*WORK TO COMPLETE*:
Your task is to repeat the lines below exactly, excluding any pictures they contain.

*DATA EXTRACTS*:

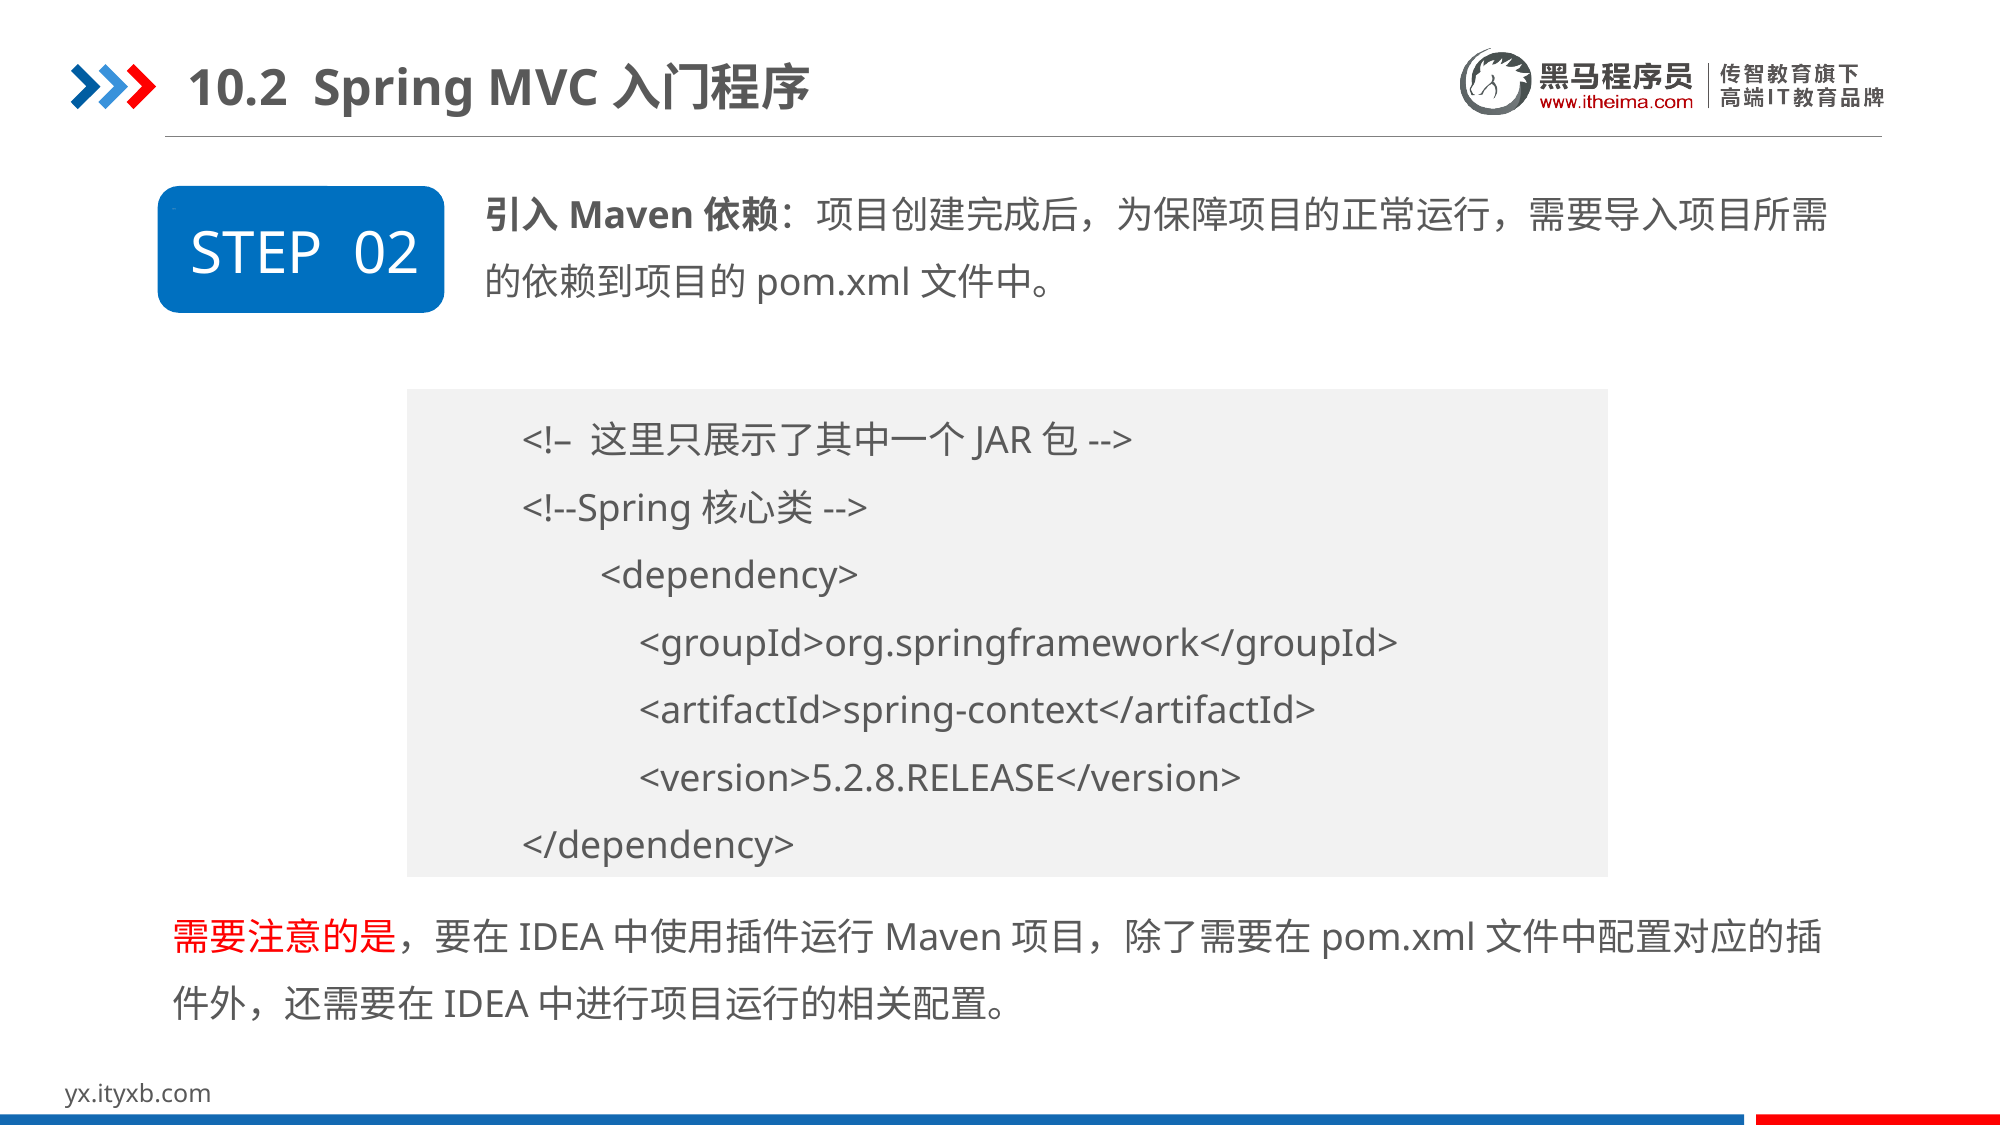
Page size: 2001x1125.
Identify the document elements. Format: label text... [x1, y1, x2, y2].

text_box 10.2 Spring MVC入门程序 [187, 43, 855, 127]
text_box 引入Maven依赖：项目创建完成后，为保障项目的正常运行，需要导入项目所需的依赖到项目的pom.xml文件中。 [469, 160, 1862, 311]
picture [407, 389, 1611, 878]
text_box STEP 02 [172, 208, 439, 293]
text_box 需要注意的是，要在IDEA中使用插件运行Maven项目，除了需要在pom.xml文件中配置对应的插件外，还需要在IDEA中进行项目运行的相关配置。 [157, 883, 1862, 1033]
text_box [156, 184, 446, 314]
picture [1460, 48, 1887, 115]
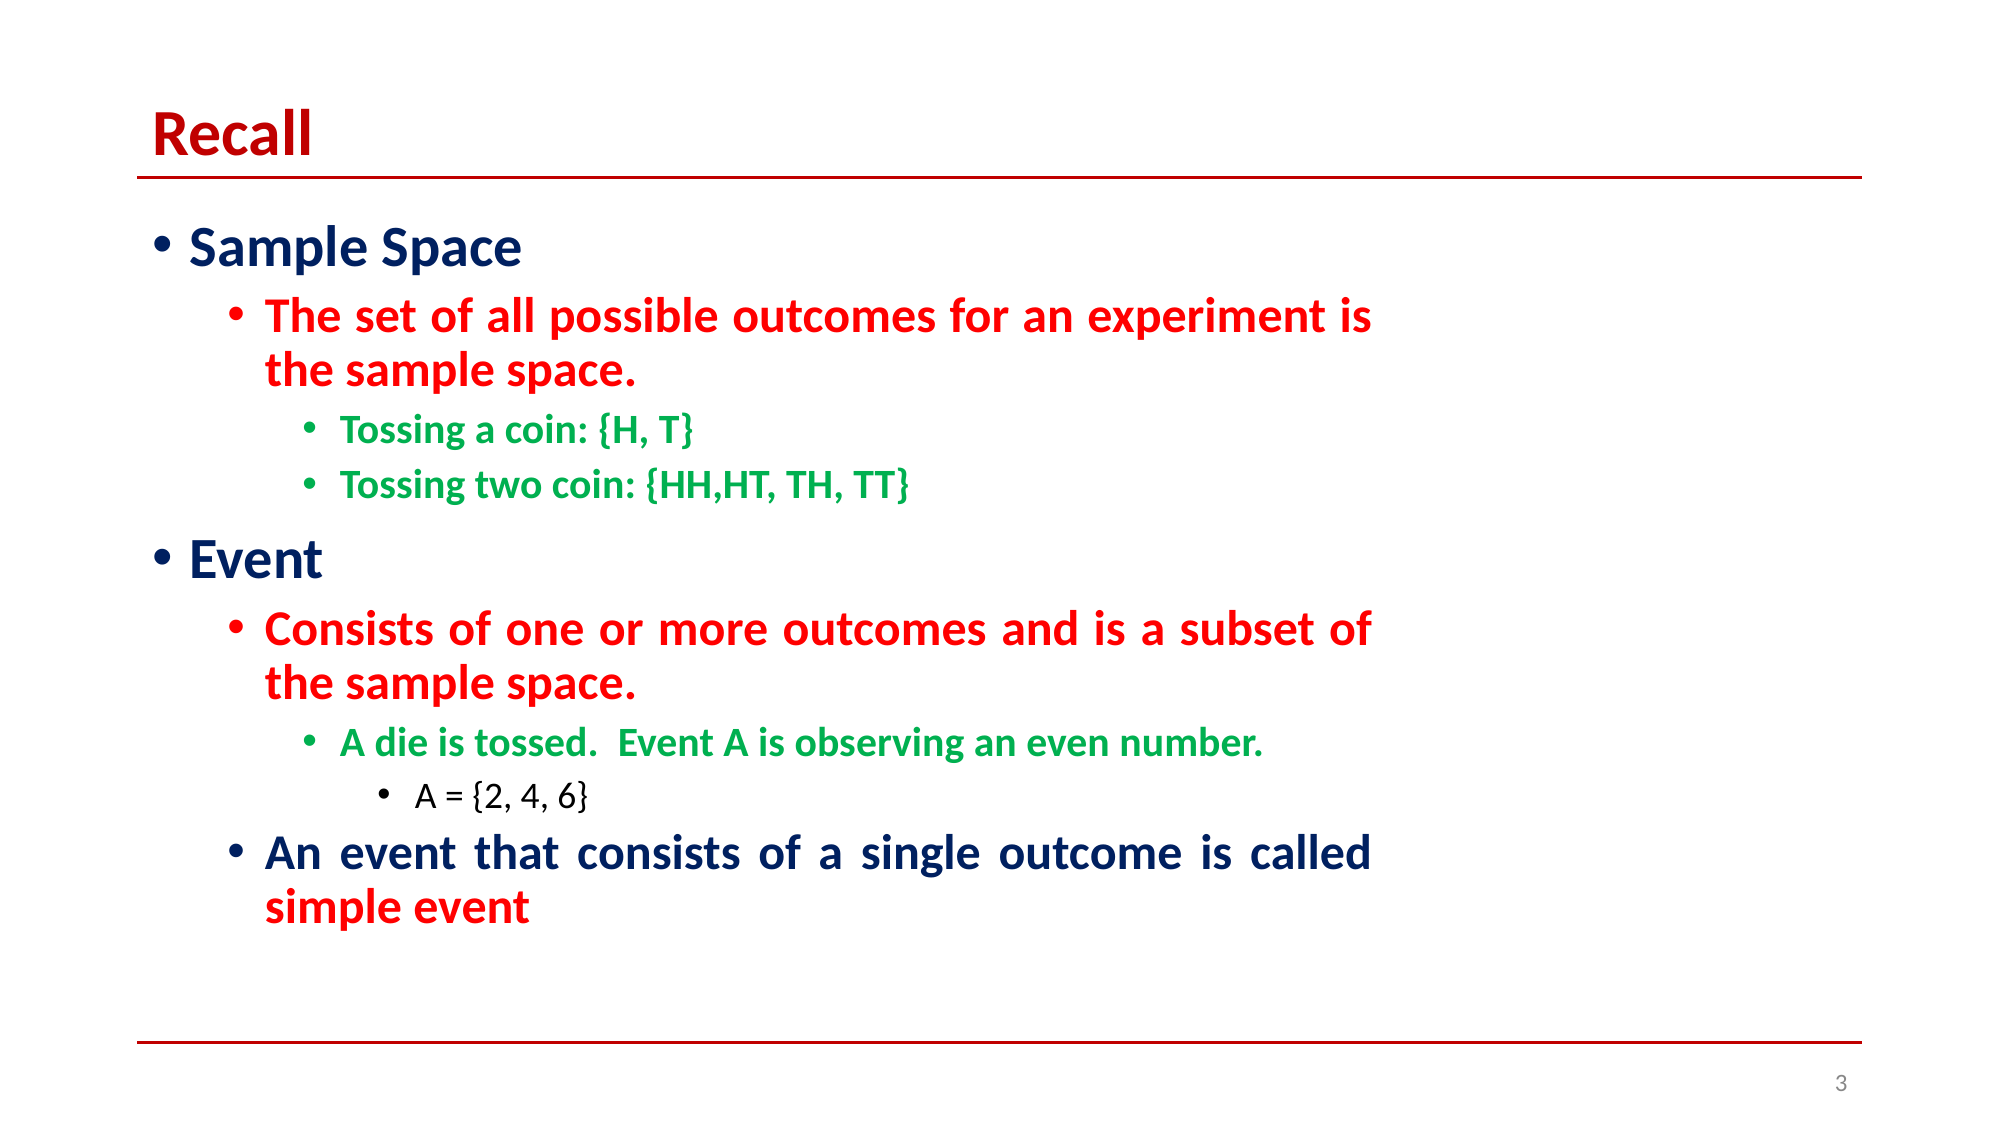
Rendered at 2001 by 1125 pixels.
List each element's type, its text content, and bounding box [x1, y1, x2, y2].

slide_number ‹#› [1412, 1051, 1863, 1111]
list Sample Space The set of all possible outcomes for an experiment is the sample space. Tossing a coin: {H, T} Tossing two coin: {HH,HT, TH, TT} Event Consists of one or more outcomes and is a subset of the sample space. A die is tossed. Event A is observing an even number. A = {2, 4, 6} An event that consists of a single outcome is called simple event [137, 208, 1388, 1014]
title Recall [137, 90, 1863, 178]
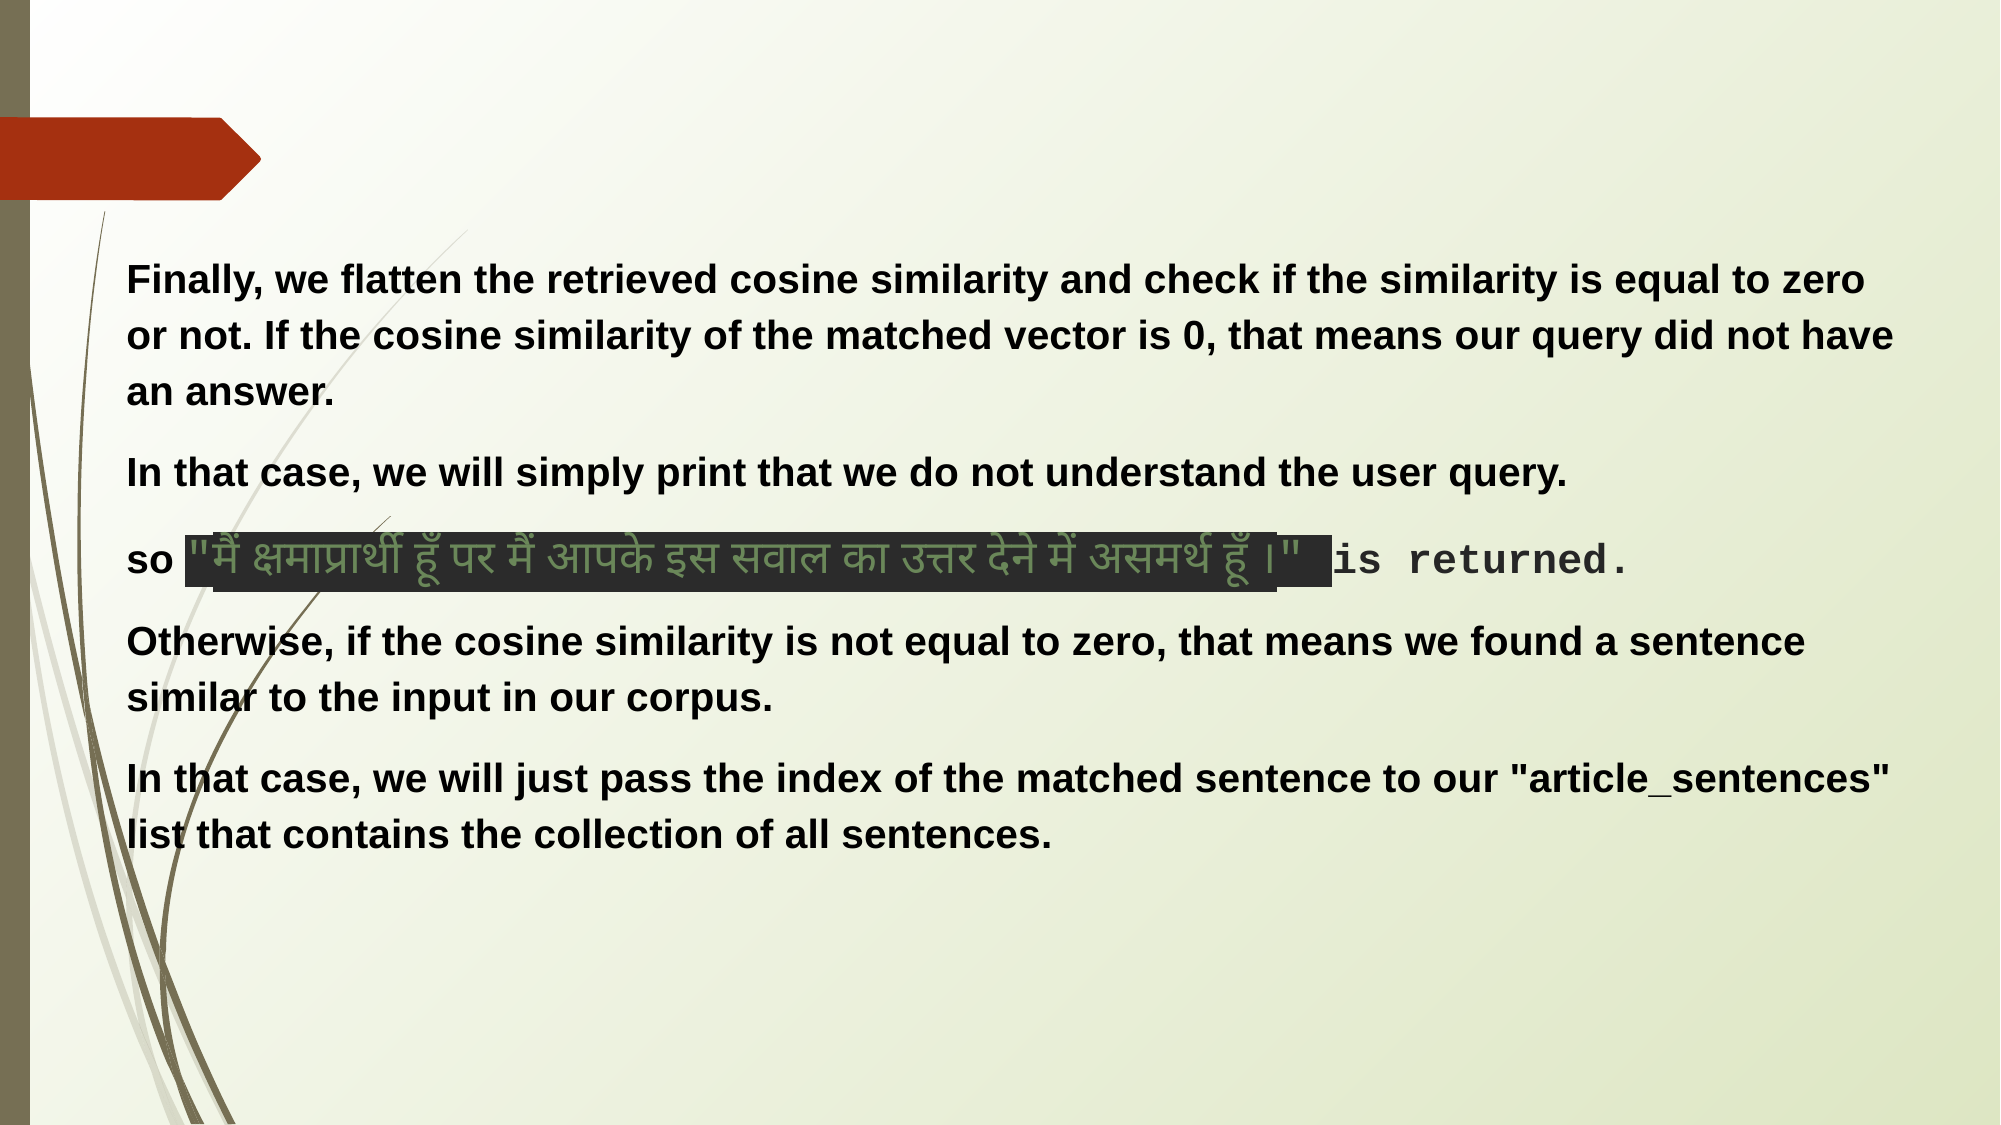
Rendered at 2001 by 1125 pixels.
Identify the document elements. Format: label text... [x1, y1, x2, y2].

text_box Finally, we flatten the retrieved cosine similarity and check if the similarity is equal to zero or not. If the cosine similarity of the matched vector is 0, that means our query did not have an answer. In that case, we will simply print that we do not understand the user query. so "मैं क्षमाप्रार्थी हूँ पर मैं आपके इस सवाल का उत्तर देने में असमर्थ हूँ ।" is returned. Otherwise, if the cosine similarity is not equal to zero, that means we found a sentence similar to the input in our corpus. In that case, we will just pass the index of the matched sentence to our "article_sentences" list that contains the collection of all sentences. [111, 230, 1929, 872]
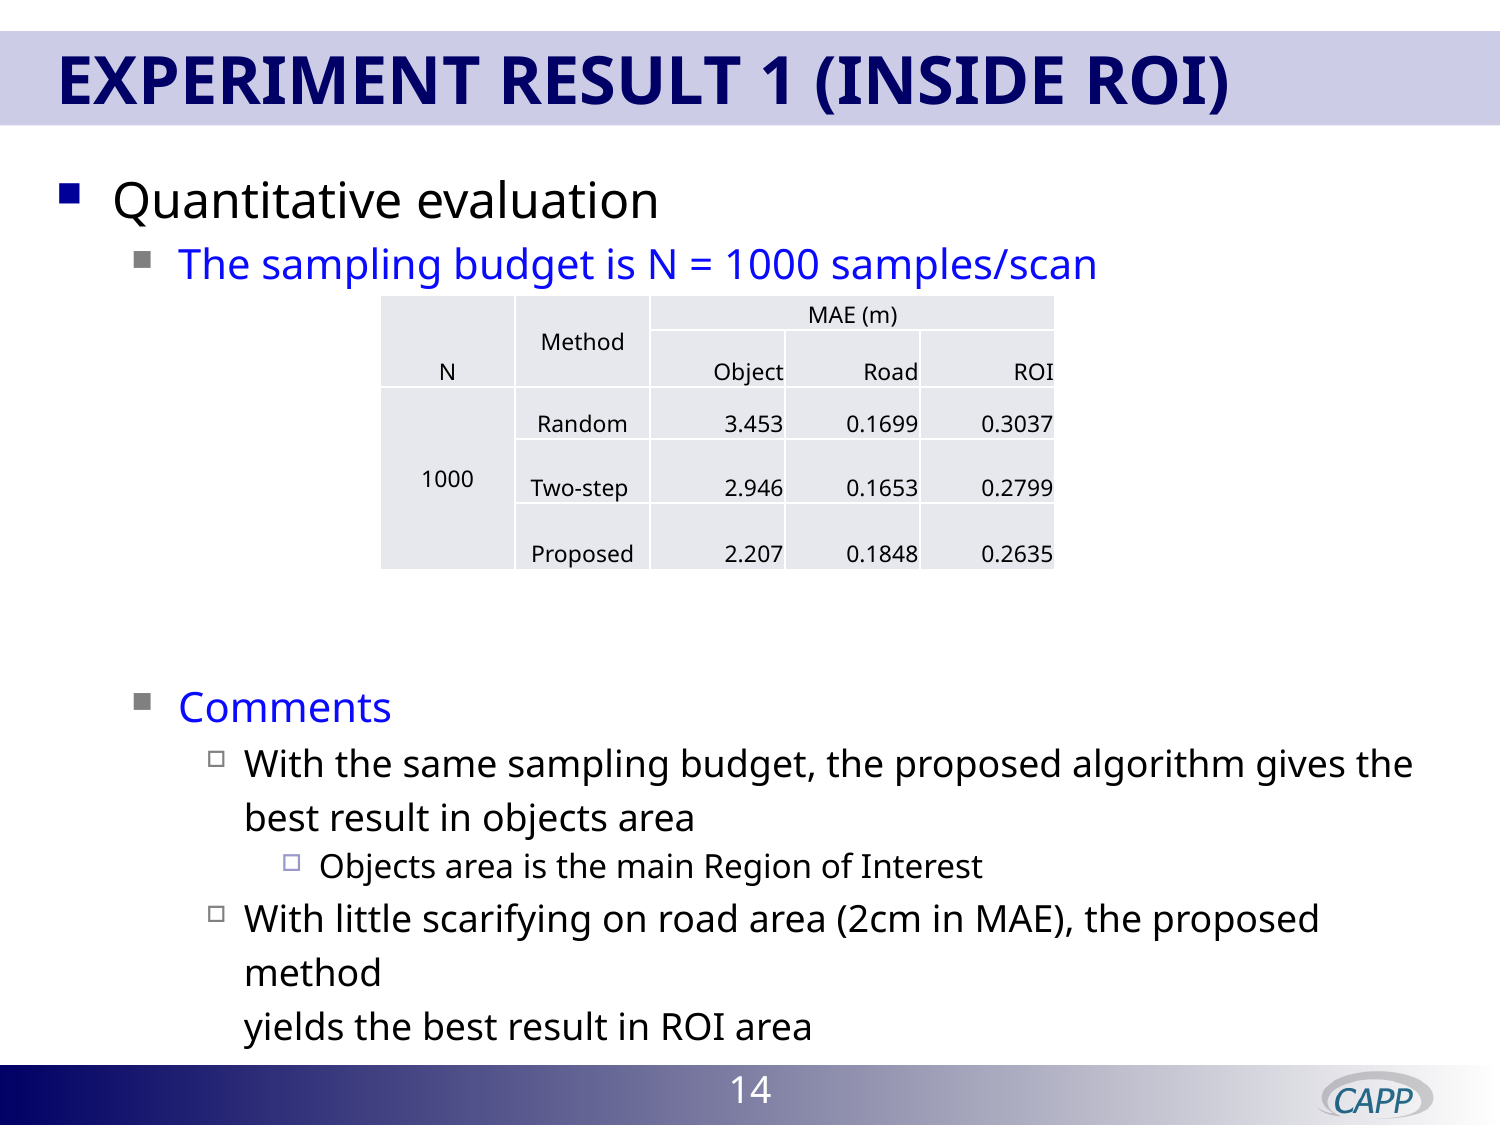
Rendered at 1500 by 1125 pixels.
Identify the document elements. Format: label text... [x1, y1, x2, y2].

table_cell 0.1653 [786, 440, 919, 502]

*RESULT FOR THIS EXERCISE*:
Page size: 2001x1125.
Identify the document elements. Format: label text... [x1, y1, x2, y2].

text_box 10.2 Spring MVC入门程序 [187, 43, 855, 127]
text_box 引入Maven依赖：项目创建完成后，为保障项目的正常运行，需要导入项目所需的依赖到项目的pom.xml文件中。 [469, 160, 1862, 311]
picture [407, 389, 1611, 878]
text_box STEP 02 [172, 208, 439, 293]
text_box 需要注意的是，要在IDEA中使用插件运行Maven项目，除了需要在pom.xml文件中配置对应的插件外，还需要在IDEA中进行项目运行的相关配置。 [157, 883, 1862, 1033]
text_box [156, 184, 446, 314]
picture [1460, 48, 1887, 115]
Rendered at 2001 by 1125 pixels.
List each element's type, its text content, and bounding box [x1, y1, x2, y2].

slide_number ‹#› [1412, 1051, 1863, 1111]
list Sample Space The set of all possible outcomes for an experiment is the sample space. Tossing a coin: {H, T} Tossing two coin: {HH,HT, TH, TT} Event Consists of one or more outcomes and is a subset of the sample space. A die is tossed. Event A is observing an even number. A = {2, 4, 6} An event that consists of a single outcome is called simple event [137, 208, 1388, 1014]
title Recall [137, 90, 1863, 178]
Rendered at 2001 by 1125 pixels.
Identify the document elements. Format: label text... [x1, y1, x2, y2].

text_box Finally, we flatten the retrieved cosine similarity and check if the similarity is equal to zero or not. If the cosine similarity of the matched vector is 0, that means our query did not have an answer. In that case, we will simply print that we do not understand the user query. so "मैं क्षमाप्रार्थी हूँ पर मैं आपके इस सवाल का उत्तर देने में असमर्थ हूँ ।" is returned. Otherwise, if the cosine similarity is not equal to zero, that means we found a sentence similar to the input in our corpus. In that case, we will just pass the index of the matched sentence to our "article_sentences" list that contains the collection of all sentences. [111, 230, 1929, 872]
Rendered at 1500 by 1125 pixels.
Identify the document elements. Format: label text... [x1, y1, x2, y2].

table_cell 0.1653 [786, 440, 919, 502]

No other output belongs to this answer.